Nearly all reproducers have an adjustment for the extreme high-frequency response, using a pot labelled “HF” or “Treble”. However, before you touch this, there might also be pots for “Mid” or “Bass”, as well as a pot for “Gain” or “Level.” Here I cannot give you a recipe-book approach, because sometimes the mid-frequency turnover needed for the appropriate “NAB” or “IEC” characteristic may be adjusted directly by just one of these controls, and on other occasions you may have to juggle two separate controls to get the correct turnover.

The manufacturer’s manual (for professional machines) or the Service Manual (for amateur machines) may be studied to find which control does what; but in the absence of this information, you may have to enter a period of serious experimenting with your primary test tape to get the response between 1kHz and 6kHz absolutely correct. This is much more important than any of the other adjustments, since it radically affects the response where the ear is most sensitive, and errors are much more conspicuous (even on poor loudspeakers). All the frequencies from 1kHz to 6kHz should be reproduced correctly, certainly within half a decibel, and ideally within a quarter of a decibel.
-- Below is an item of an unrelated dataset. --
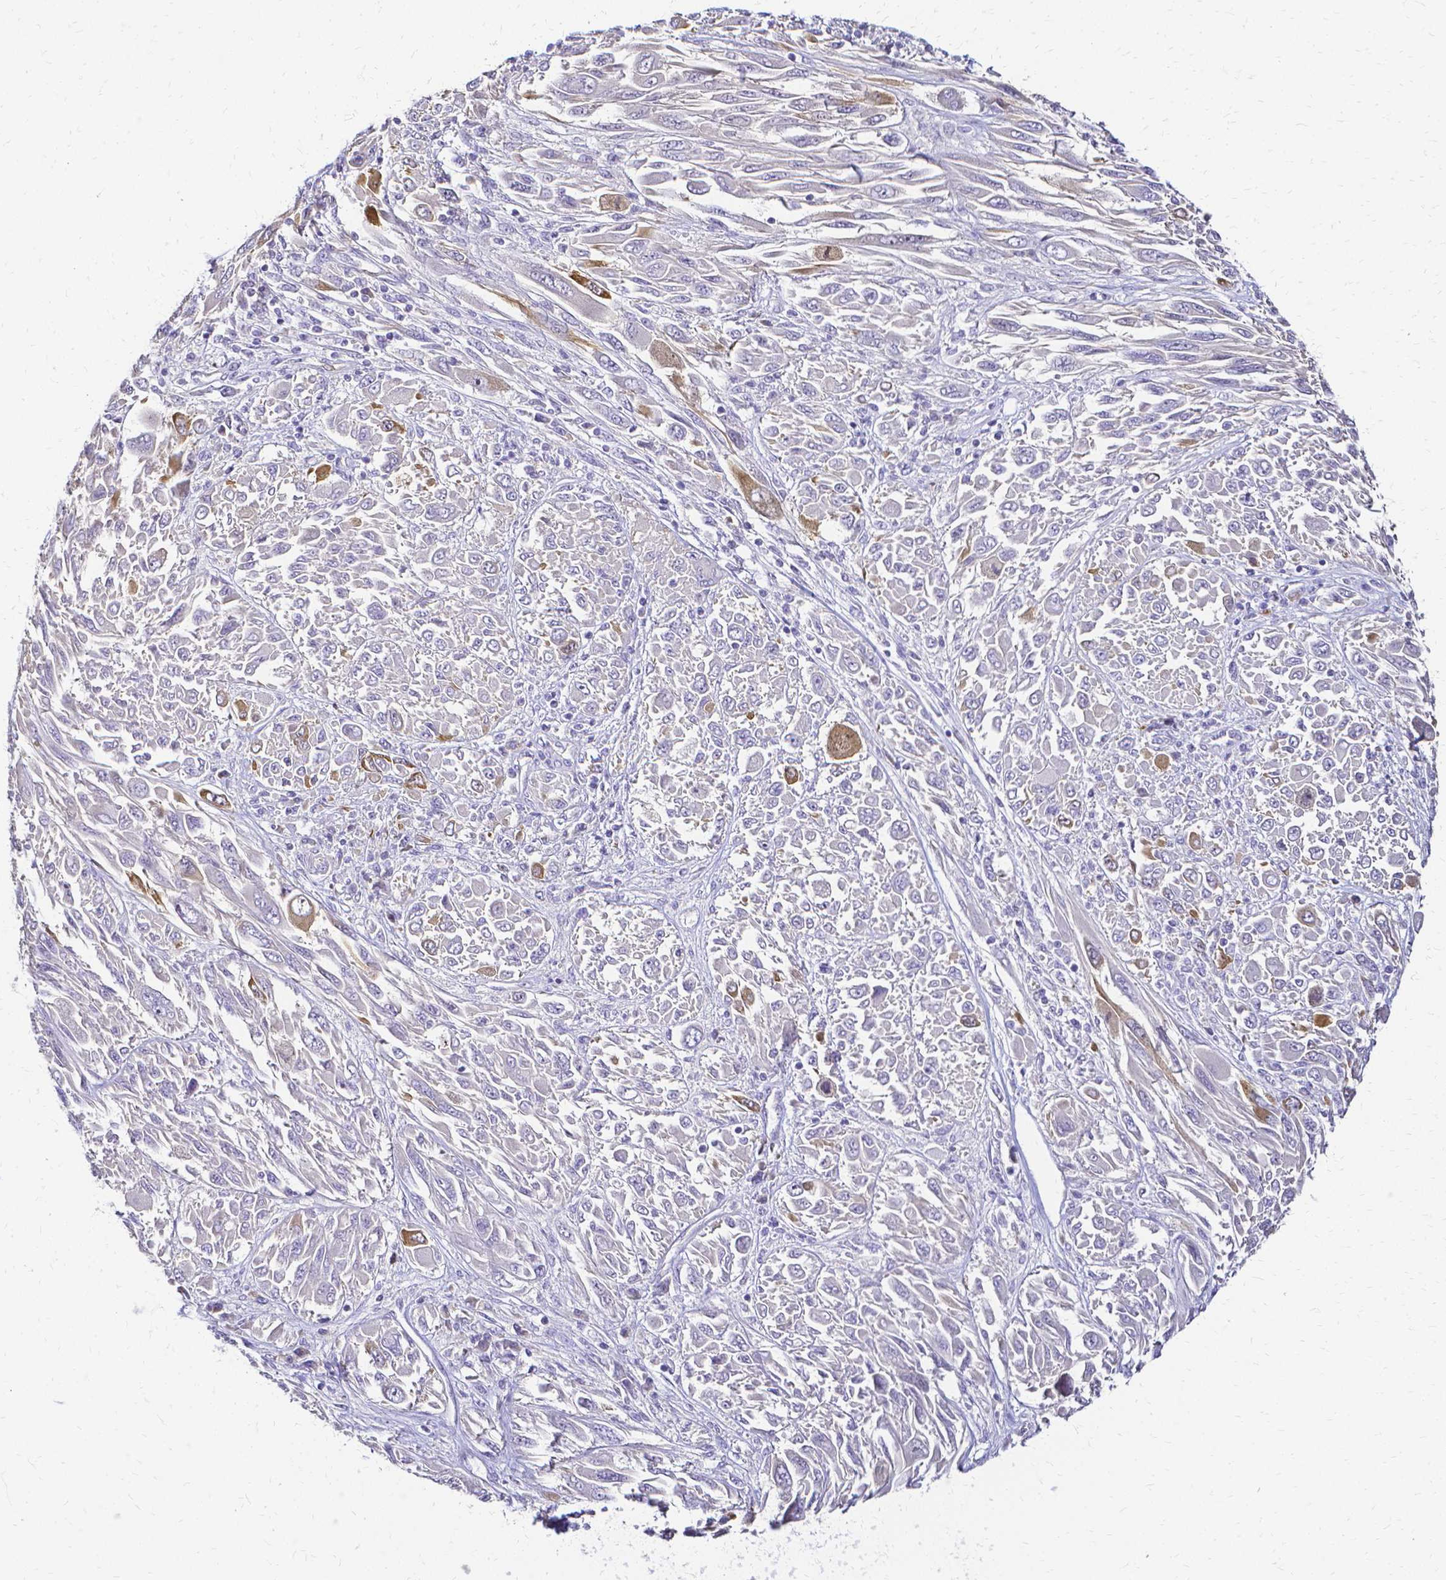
{"staining": {"intensity": "moderate", "quantity": "<25%", "location": "cytoplasmic/membranous"}, "tissue": "melanoma", "cell_type": "Tumor cells", "image_type": "cancer", "snomed": [{"axis": "morphology", "description": "Malignant melanoma, NOS"}, {"axis": "topography", "description": "Skin"}], "caption": "Brown immunohistochemical staining in melanoma displays moderate cytoplasmic/membranous positivity in about <25% of tumor cells.", "gene": "CCNB1", "patient": {"sex": "female", "age": 91}}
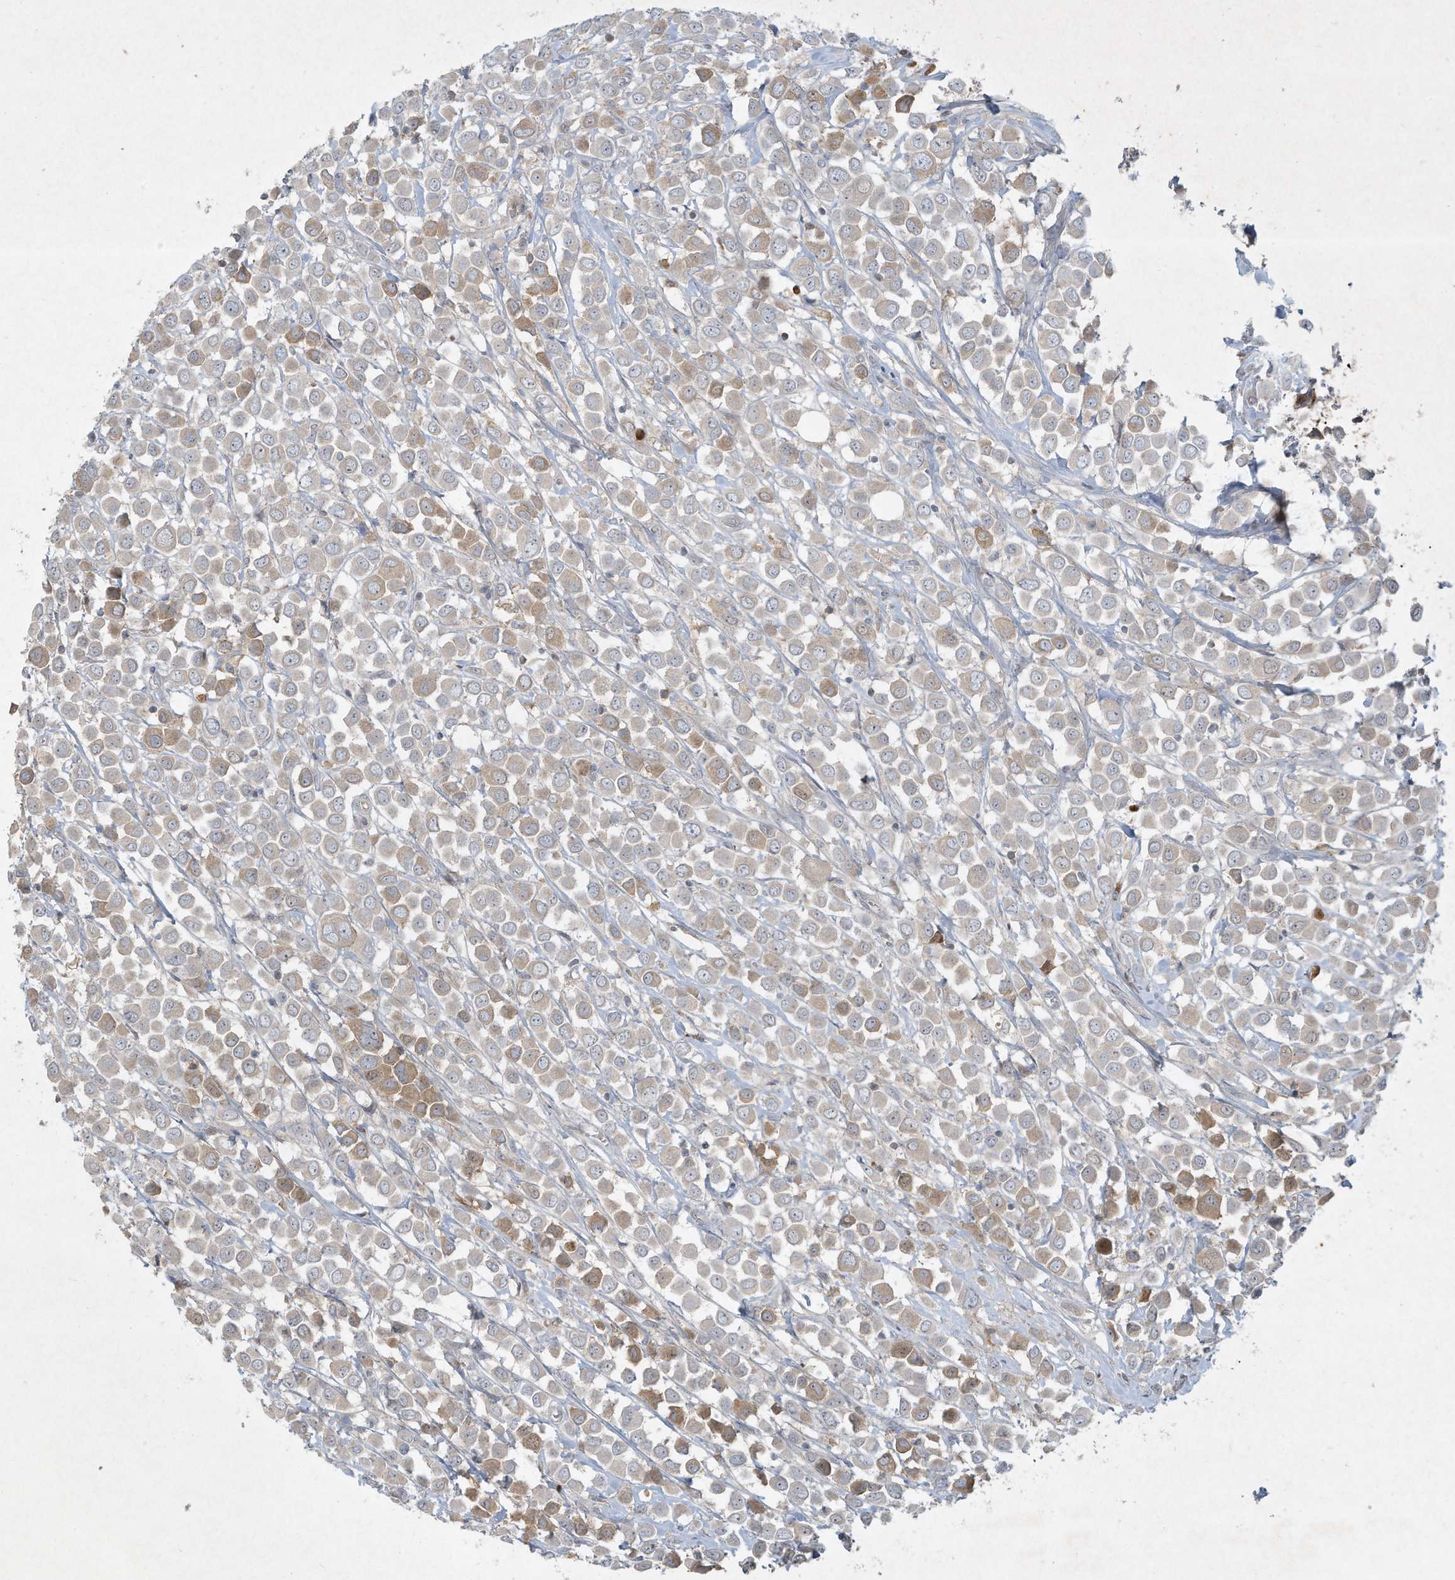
{"staining": {"intensity": "moderate", "quantity": "25%-75%", "location": "cytoplasmic/membranous"}, "tissue": "breast cancer", "cell_type": "Tumor cells", "image_type": "cancer", "snomed": [{"axis": "morphology", "description": "Duct carcinoma"}, {"axis": "topography", "description": "Breast"}], "caption": "The immunohistochemical stain labels moderate cytoplasmic/membranous expression in tumor cells of breast cancer tissue.", "gene": "FETUB", "patient": {"sex": "female", "age": 61}}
When you have got this right, then you may do fine adjustments to get the extreme treble or the extreme bass as accurate as possible. Here the results should ideally be within a couple of decibels for “service copies” and half a decibel for “archive copies.”

Having done that, your next step will be to copy the digital tones from your digital medium onto virgin or “sacrificial” tape, which will become your secondary or tertiary frequency-test tapes. I advise you briefly to read section 7.3 to learn the qualitative principles behind A.C. Bias, and then I will leave it to you to adjust the recording amplifier controls to get the reproduction to mimic what your primary test tape did. (The exact levels of hiss and harmonic distortion aren’t significant in this context; it is “simply” a matter of getting the frequency-response as “straight” as possible)

Since you are taking time in your battle to get acceptable performance, you might as well make several frequency test tapes while you are at it. At the British Library, we make ours in batches of ten. We keep at least one copy in each of our operational areas, and also make them available to our off-site contractors.


I conclude by reminding you about the reason for all this tinkering. If you propose to digitise analogue audio tapes, Chapter 6 tells you of some of the compromises made by the original recording engineers to minimise problems. At present, we do not have digital processes to correct these problems; yet it is absolutely essential that future archivists know exactly what we have done when reproducing the original tape.

I accept it would be very unfriendly to listeners, to force them to listen to a number of line-up-tones before the subject matter of their choice; but as long as you can correctly say that you have played the tapes to a certain characteristic, using a machine with less than 0.05% speed errors, then you can simply add a few characters to the document (and its catalogue-entry), so future engineers know precisely what you did when you made the digitised substitute.